Next is the definition of a memory instance. The `data` field is a pointer to
`size` bytes of linear memory. The `size` field of `wasm_rt_memory_t` is the
current size of the memory instance in bytes, whereas `pages` is the current
size in pages (65536 bytes.) `max_pages` is the maximum number of pages as
specified by the module, or `0xffffffff` if there is no limit.

```c
typedef struct {
  uint8_t* data;
  uint32_t pages, max_pages;
  uint32_t size;
} wasm_rt_memory_t;
```

Next is the definition of a table instance. The `data` field is a pointer to
`size` elements. Like a memory instance, `size` is the current size of a table,
and `max_size` is the maximum size of the table, or `0xffffffff` if there is no
limit.

```c
typedef struct {
  wasm_rt_elem_t* data;
  uint32_t max_size;
  uint32_t size;
} wasm_rt_table_t;
```

## Symbols that must be defined by the embedder

Next in `wasm-rt.h` are a collection of function declarations that must be implemented by
the embedder (i.e. you) before this C source can be used.

A C implementation of these functions is defined in
[`wasm-rt-impl.h`](wasm-rt-impl.h) and [`wasm-rt-impl.c`](wasm-rt-impl.c).

```c
void wasm_rt_init(void);
bool wasm_rt_is_initialized(void);
void wasm_rt_free(void);
void wasm_rt_trap(wasm_rt_trap_t) __attribute__((noreturn));
const char* wasm_rt_strerror(wasm_rt_trap_t trap);
uint32_t wasm_rt_register_func_type(uint32_t params, uint32_t results, ...);
void wasm_rt_allocate_memory(wasm_rt_memory_t*, uint32_t initial_pages, uint32_t max_pages);
uint32_t wasm_rt_grow_memory(wasm_rt_memory_t*, uint32_t pages);
void wasm_rt_free_memory(wasm_rt_memory_t*);
void wasm_rt_allocate_funcref_table(wasm_rt_table_t*, uint32_t elements, uint32_t max_elements);
void wasm_rt_allocate_externref_table(wasm_rt_externref_table_t*, uint32_t elements, uint32_t max_elements);
void wasm_rt_free_funcref_table(wasm_rt_table_t*);
void wasm_rt_free_externref_table(wasm_rt_table_t*);
uint32_t wasm_rt_call_stack_depth; /* on platforms that don't use the signal handler to detect exhaustion */
```

`wasm_rt_init` must be called by the embedder before anything else, to
initialize the runtime. `wasm_rt_free` frees any global
state. `wasm_rt_is_initialized` can be used to confirm that the
runtime has been initialized.

`wasm_rt_trap` is a function that is called when the module traps. Some possible
implementations are to throw a C++ exception, or to just abort the program
execution. The default runtime included in wasm2c unwinds the stack using
`longjmp`. You can overide this call to `longjmp` from the embeder by defining a
custom trap handler with the signature `void
wasm2c_custom_trap_handler(wasm_rt_trap_t code)` and compiling the runtime with
the with macro definition `#define WASM_RT_MEMCHECK_SIGNAL_HANDLER
wasm2c_custom_trap_handler`. It is recommended that you add this macro
definition via a compiler flag
(`-DWASM_RT_MEMCHECK_SIGNAL_HANDLER=wasm2c_custom_trap_handler` on clang/gcc).

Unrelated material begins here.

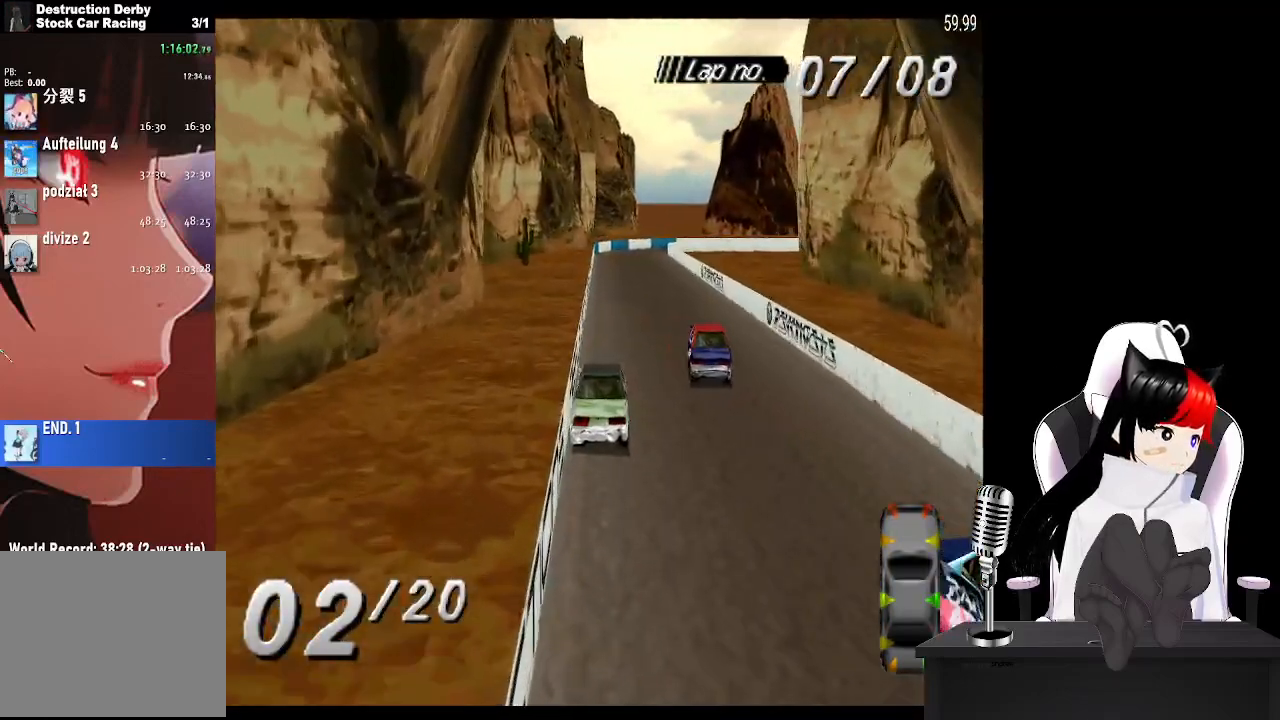
{"buttons": ["CROSS"], "left_stick": "center", "events": []}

`wasm_rt_register_func_type` is a function that registers a function type. It
is a variadic function where the first two arguments give the number of
parameters and results, and the following arguments are the types. For example,
the function `func (param i32 f32) (result f64)` would register the function
type as
`wasm_rt_register_func_type(2, 1, WASM_RT_I32, WASM_RT_F32, WASM_RT_F64)`.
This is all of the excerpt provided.